Low temperature sulfur flux chemistry enables the isolation of metastable metal sulfide phases. Reactions of a variety of metals and metalloids in sulfur/halogen fluxes are being carried out to explore the chemistry in these solvents.
The metal sulfide and metal sulfide halide products range from metallic to semiconducting and their optical
and magnetic properties will be investigated. Products of reactions of bismuth in S/I2 flux are shown below, yielding
crystals of the metastable subvalent phase Bi13S18I2.
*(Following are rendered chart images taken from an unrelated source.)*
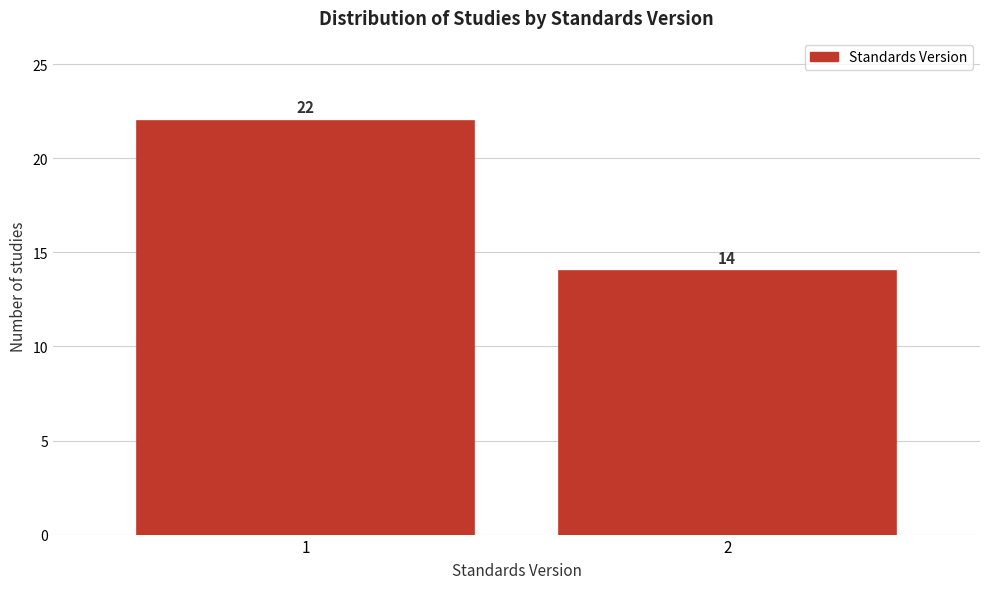

Reading right to left, what are all the values shown in this chart?

14	22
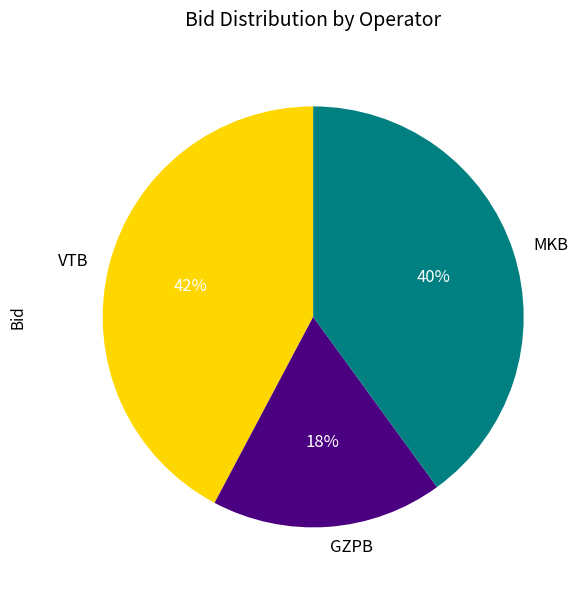

Which slice is the smallest?

GZPB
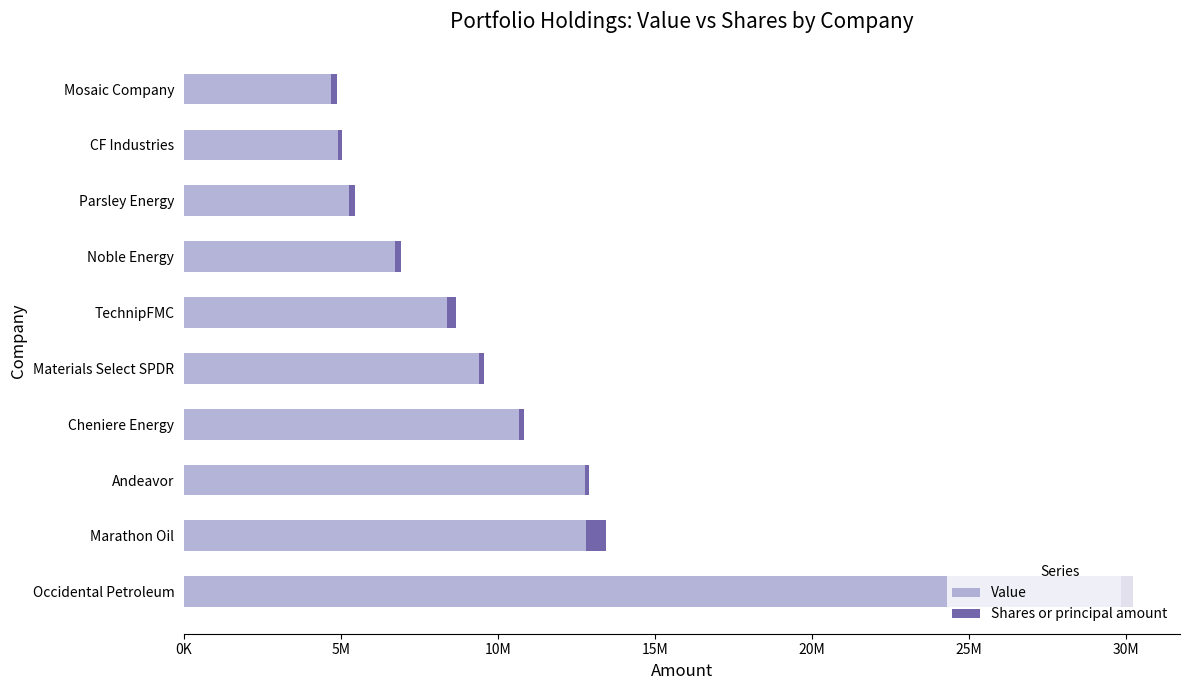

What are all the series names shown in the legend?

Value, Shares or principal amount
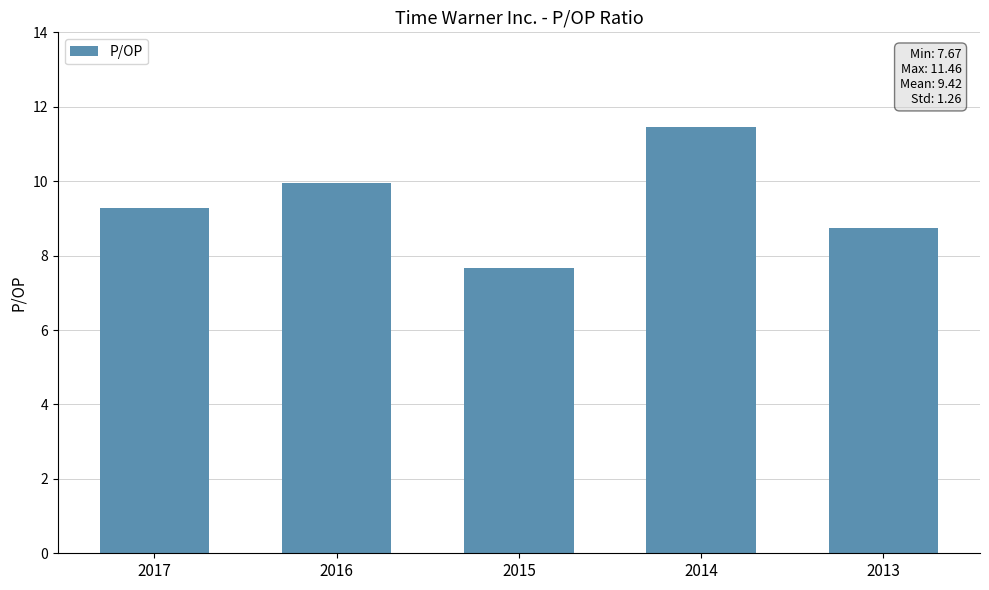

Is it true that the value at 2013 is 15.0?

False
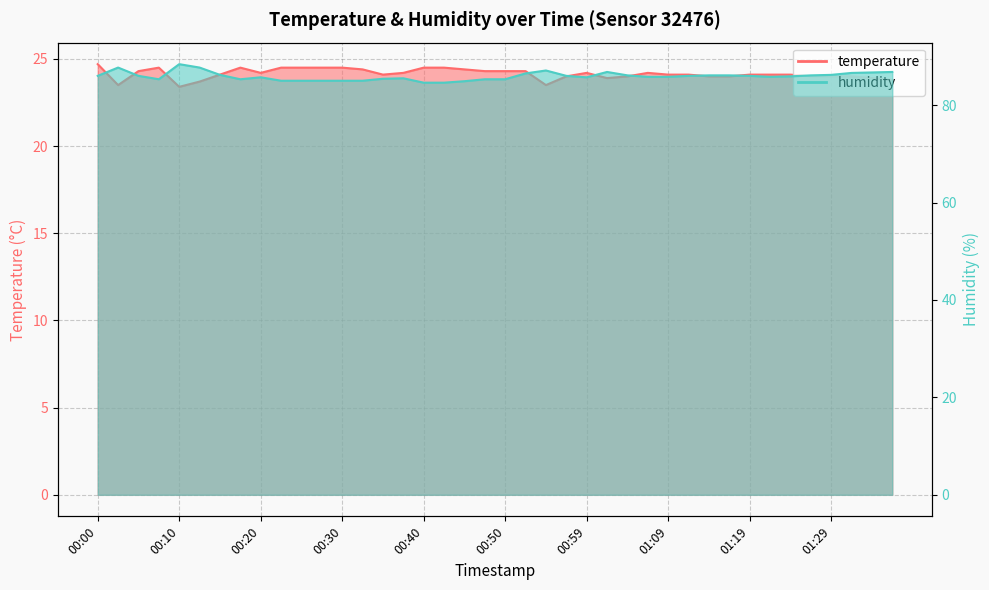

What are all the series names shown in the legend?

temperature, humidity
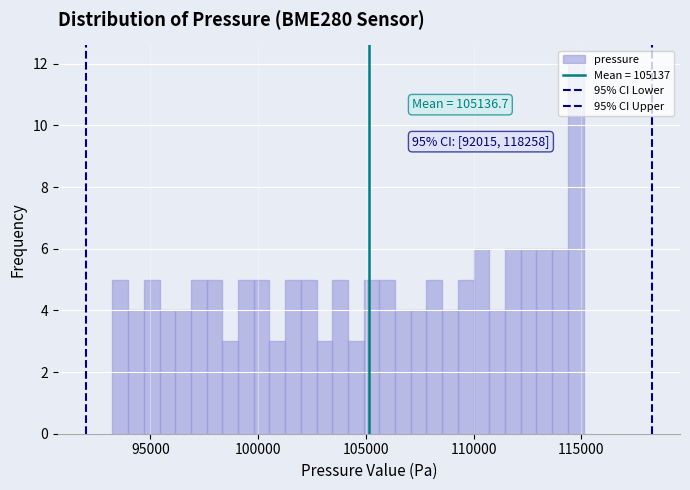

Around what value on the x-axis is the tallest bar? Give the approximate position of its centre, as read against the axis.

114500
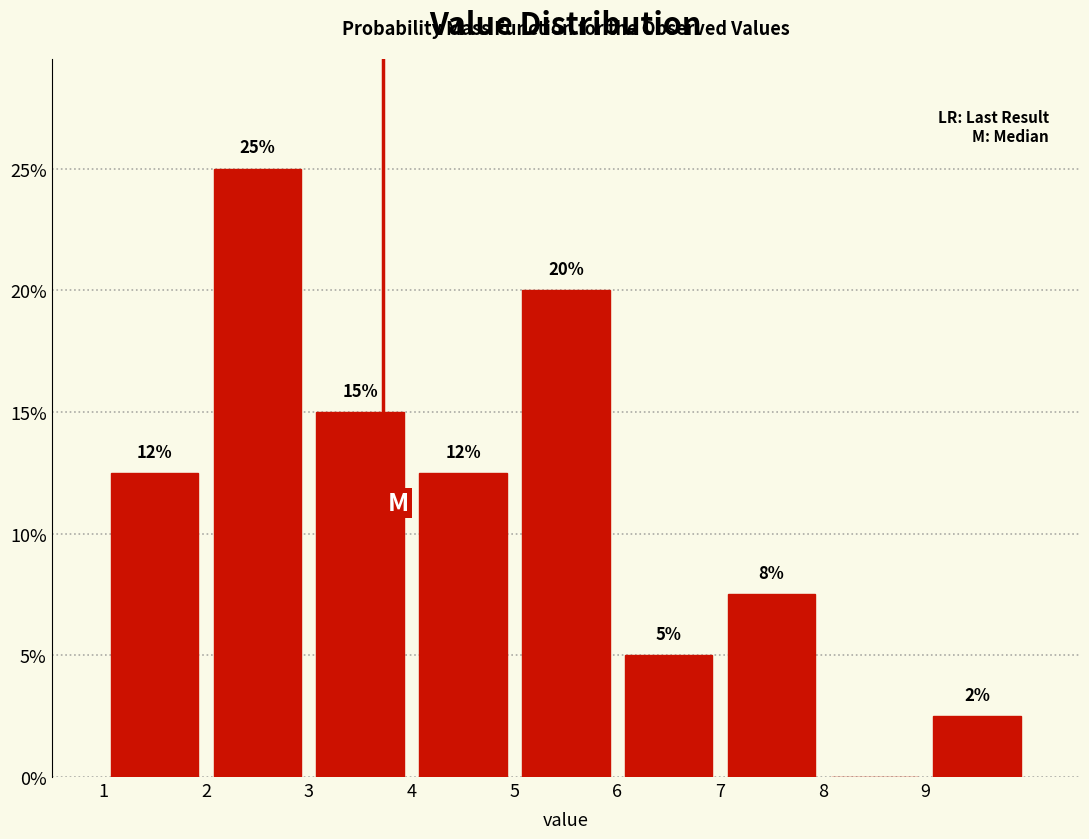

Over which range of the x-axis is the bar tallest?

2 to 3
Our flux reactions are typically carried out in programmable furnaces. However, the fact that the sulfur/halogen flux is made of non-polar molecules allows for an alternative heating method: microwave heating. This selectively heats the metal powder reactants (large bulk metals...or metal fluxes...cannot be used for the same reason that you can't stick a metal fork in your microwave oven). Fine metal particles absorb microwaves and heat rapidly, melting the surrounding sulfur, and allowing it to act as a solvent and a reactant. This is a very rapid and greener method of heating; it allows for very different reaction times and temperatures compared to furnace heating. Different metal sulfide phases are obtained from the different heating methods; they are characterized by X-ray diffraction and optical spectroscopy.